The bill calls for DOS to be able to cart away the bins immediately. In addition, first-time violators would be fined $250. Repeat offenders would face a $500 fine. 

Under current city law, DOS has to tag an offending bin, a move that gives the bin owner 30 days to remove the container.

But members of Sunset Park Restoration, a preservation group in Sunset Park, charged that all the 30-day warning period does is give the bin owners a chance to play hop-scotch with the city. The owners leave the bins in place until the 29th day and then move the containers to another corner, according to Restoration members.

“From discussions with other communities, it seemed that these bins were showing up all over the borough,” Jovita Sosa-Vergara, a Restoration board member, recently said.

“They’re all over the place. We have definitely had a tremendous increase from past years,” said Marnee Elias-Pavia, district manager of Community Board 11 (Bensonhurst-Bath Beach).

“It’s a real issue for us,” Elias-Pavia told the Brooklyn Eagle on Thursday. “Garbage piles up. Clothes are strewn all over the sidewalk. It’s a mess.”

As if one bin wasn’t bad enough, many locations have two of the unsightly dumpsters standing side by side. At one location within the confines of Community Board 11, the corner of New Utrecht Avenue and 86th Street, a second bin was placed next to one that had originally stood there. “They dumped a second one there, but it was removed,” Elias-Pavia said.

The New York Times reported that city law makes it illegal to place a bin on a public sidewalk. They can be placed on private property, however, but only if the property owner consents.

There is evidence that the bins are multiplying. In fiscal year 2010, the city tagged 91 bins and removed 10 from the sidewalks. Four years later, in fiscal year 2014, more than 2,006 bins were tagged and 132 were confiscated, the Times reported.

“They have become the bane of our existence,” City Sanitation Commissioner Kathryn Garcia told the Times.

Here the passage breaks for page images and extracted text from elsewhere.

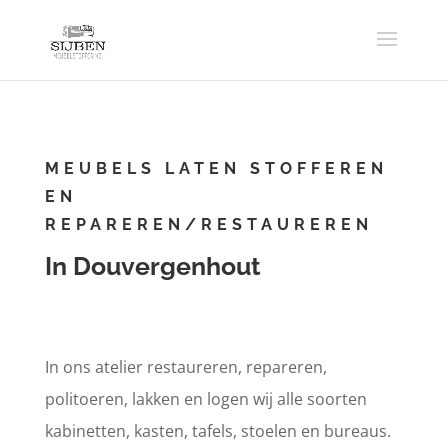
MEUBELS LATEN STOFFEREN
EN
REPAREREN/RESTAUREREN
In Douvergenhout
In ons atelier restaureren, repareren,
politoeren, lakken en logen wij alle soorten
kabinetten, kasten, tafels, stoelen en bureaus.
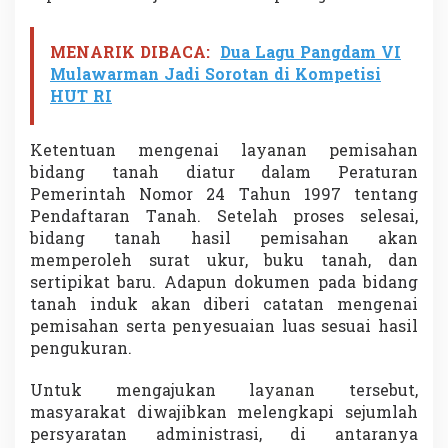
m
a
k
MENARIK DIBACA:
Dua Lagu Pangdam VI
P
Mulawarman Jadi Sorotan di Kompetisi
a
HUT RI
n
d
u
Ketentuan mengenai layanan pemisahan
a
bidang tanah diatur dalam Peraturan
n
Pemerintah Nomor 24 Tahun 1997 tentang
L
e
Pendaftaran Tanah. Setelah proses selesai,
n
bidang tanah hasil pemisahan akan
g
memperoleh surat ukur, buku tanah, dan
k
sertipikat baru. Adapun dokumen pada bidang
a
p
tanah induk akan diberi catatan mengenai
n
pemisahan serta penyesuaian luas sesuai hasil
y
pengukuran.
a
S
Untuk mengajukan layanan tersebut,
e
k
masyarakat diwajibkan melengkapi sejumlah
a
persyaratan administrasi, di antaranya
r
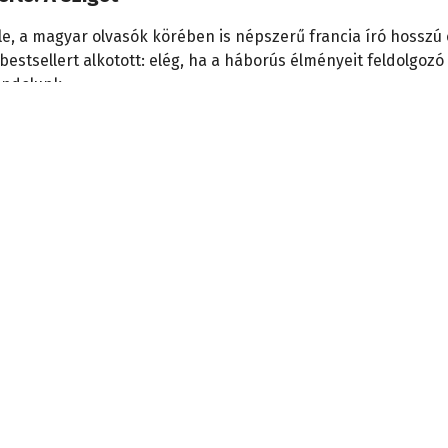
e, a magyar olvasók körében is népszerű francia író hosszú 
bestsellert alkotott: elég, ha a háborús élményeit feldolgozó
ondolunk.
31., 15:44
 irodalom viharmadara
n látták utoljára Petőfit 1849-ben.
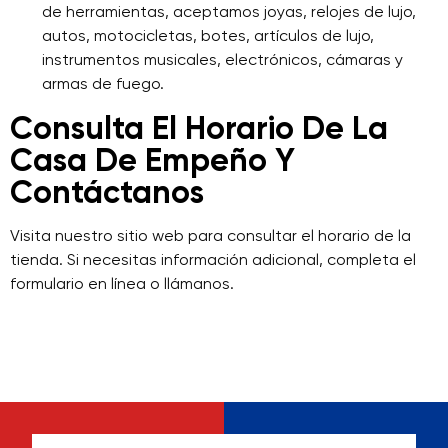
de herramientas, aceptamos joyas, relojes de lujo,
autos, motocicletas, botes, artículos de lujo,
instrumentos musicales, electrónicos, cámaras y
armas de fuego.
Consulta El Horario De La
Casa De Empeño Y
Contáctanos
Visita nuestro sitio web para consultar el horario de la
tienda. Si necesitas información adicional, completa el
formulario en línea o llámanos.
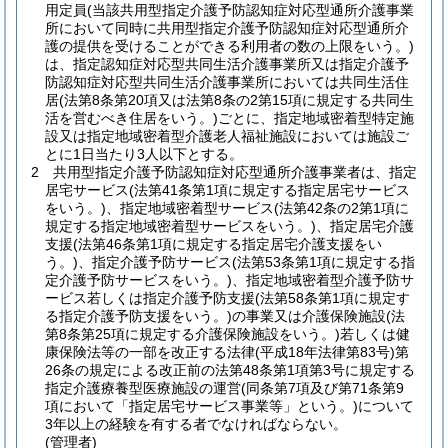
用定員
(当該共用型指定介護予防認知症対応型通所介護事業
所において同時に共用型指定介護予防認知症対応型通所介
護の提供を受けることができる利用者の数の上限をいう。)
は、指定認知症対応型共同生活介護事業所又は指定介護予
防認知症対応型共同生活介護事業所においては共同生活住
居
(法第8条第20項又は法第8条の2第15項に規定する共同生
活を営むべき住居をいう。)
ごとに、指定地域密着型特定施
設又は指定地域密着型介護老人福祉施設においては施設ご
とに1日当たり3人以下とする。
2
共用型指定介護予防認知症対応型通所介護事業者は、指定
居宅サービス
(法第41条第1項に規定する指定居宅サービス
をいう。)
、指定地域密着型サービス
(法第42条の2第1項に
規定する指定地域密着型サービスをいう。)
、指定居宅介護
支援
(法第46条第1項に規定する指定居宅介護支援をい
う。)
、指定介護予防サービス
(法第53条第1項に規定する指
定介護予防サービスをいう。)
、指定地域密着型介護予防サ
ービス若しくは指定介護予防支援
(法第58条第1項に規定す
る指定介護予防支援をいう。)
の事業又は介護保険施設
(法
第8条第25項に規定する介護保険施設をいう。)
若しくは健
康保険法等の一部を改正する法律
(平成18年法律第83号)
第
26条の規定による改正前の法第48条第1項第3号に規定する
指定介護療養型医療施設の運営
(同条第7項及び第71条第9
項において「指定居宅サービス事業等」という。)
について
3年以上の経験を有する者でなければならない。
(管理者)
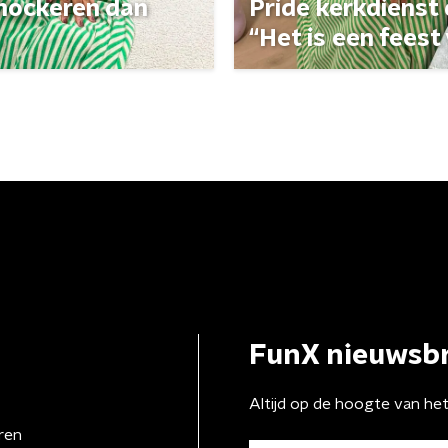
 shockeren dan
Pride kerkdienst
“Het is een feest 
FunX nieuwsbr
Altijd op de hoogte van he
ren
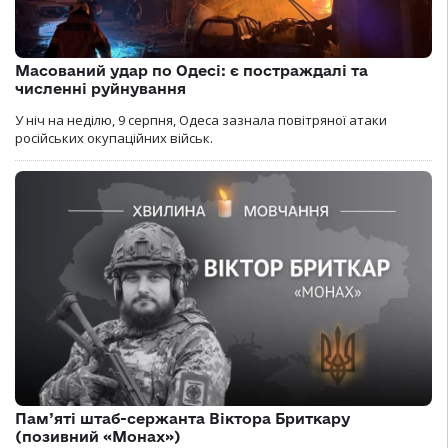
Масований удар по Одесі: є постраждалі та
численні руйнування
У ніч на неділю, 9 серпня, Одеса зазнала повітряної атаки
російських окупаційних військ.
Пам’яті штаб-сержанта Віктора Бриткару
(позивний «Монах»)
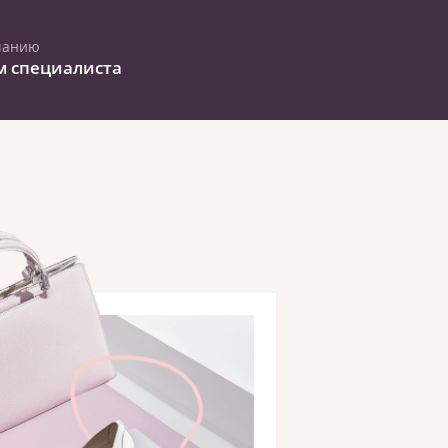
чанию
м специалиста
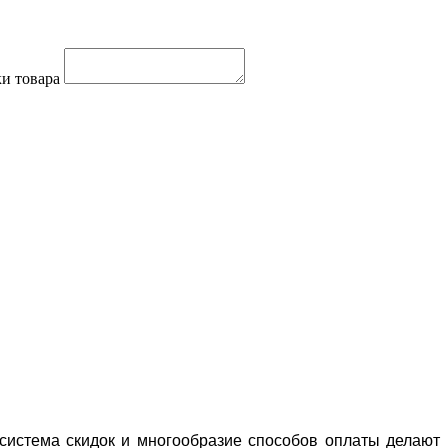
и товара
система скидок и многообразие способов оплаты делают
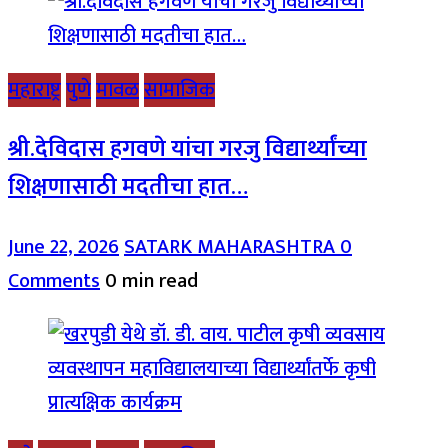
महाराष्ट्र
पुणे
मावळ
सामाजिक
श्री.देविदास हगवणे यांचा गरजु विद्यार्थ्यांच्या
शिक्षणासाठी मदतीचा हात…
June 22, 2026
SATARK MAHARASHTRA
0
Comments
0 min read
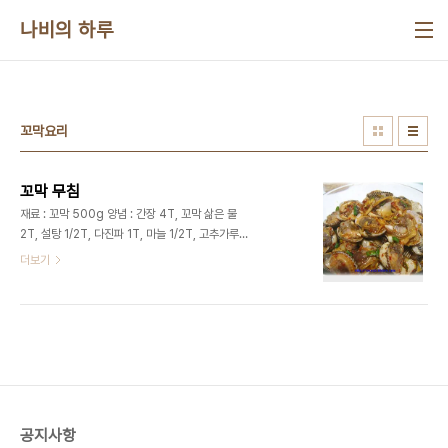
본문 바로가기
나비의 하루
꼬막요리
꼬막 무침
재료 : 꼬막 500g 양념 : 간장 4T, 꼬막 삶은 물
2T, 설탕 1/2T, 다진파 1T, 마늘 1/2T, 고추가루
1/2T, 깨소금, 후추가루, 참기름 약간 1. 꼬막을 솔로
더보기
싹싹 씻어서 지져분 한 것들을 떼어 줍니다. 2. 소금
물에 30분 이상 담가두었다가 해감시킵니다. 3. 물
을 팔팔 끓여 씻은 꼬막을 넣고 뒤적여줍니다. 4. 꼬
막이 5~6개 입을 벌리면 다 익었으니 체에 건져냅니
다. ※ 오래 삶으면 질겨져서 맛이 없어집니다. 5. 체
에 받쳐서 물기를 뺀후 껍질을 한쪽만 제거합니다.
6. 간장, 꼬막 삶은 물, 설탕, 다진파, 마늘, 고추가루,
깨소금, 후추가루, 참기름을 넣고 양념장을 만들어 줍
공지사항
니다. 7. 꼬막을 가지런히 놓아주고, 양념장을 수저로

“New Yorkers are very generous and these illegal collection bins are designed to take advantage of that generosity,” Mark-Viverto said. “This legislation will help clean up our sidewalks while also making sure New Yorkers know that when they donate items they are going to legitimate charitable institutions for people in need.”

“These bins are illegal, unsafe and undermine the efforts of the legitimate charities that actually collect clothing for those in need. This bill will impose strict penalties on the shadowy companies engaging in this illegal practice,” Gentile said.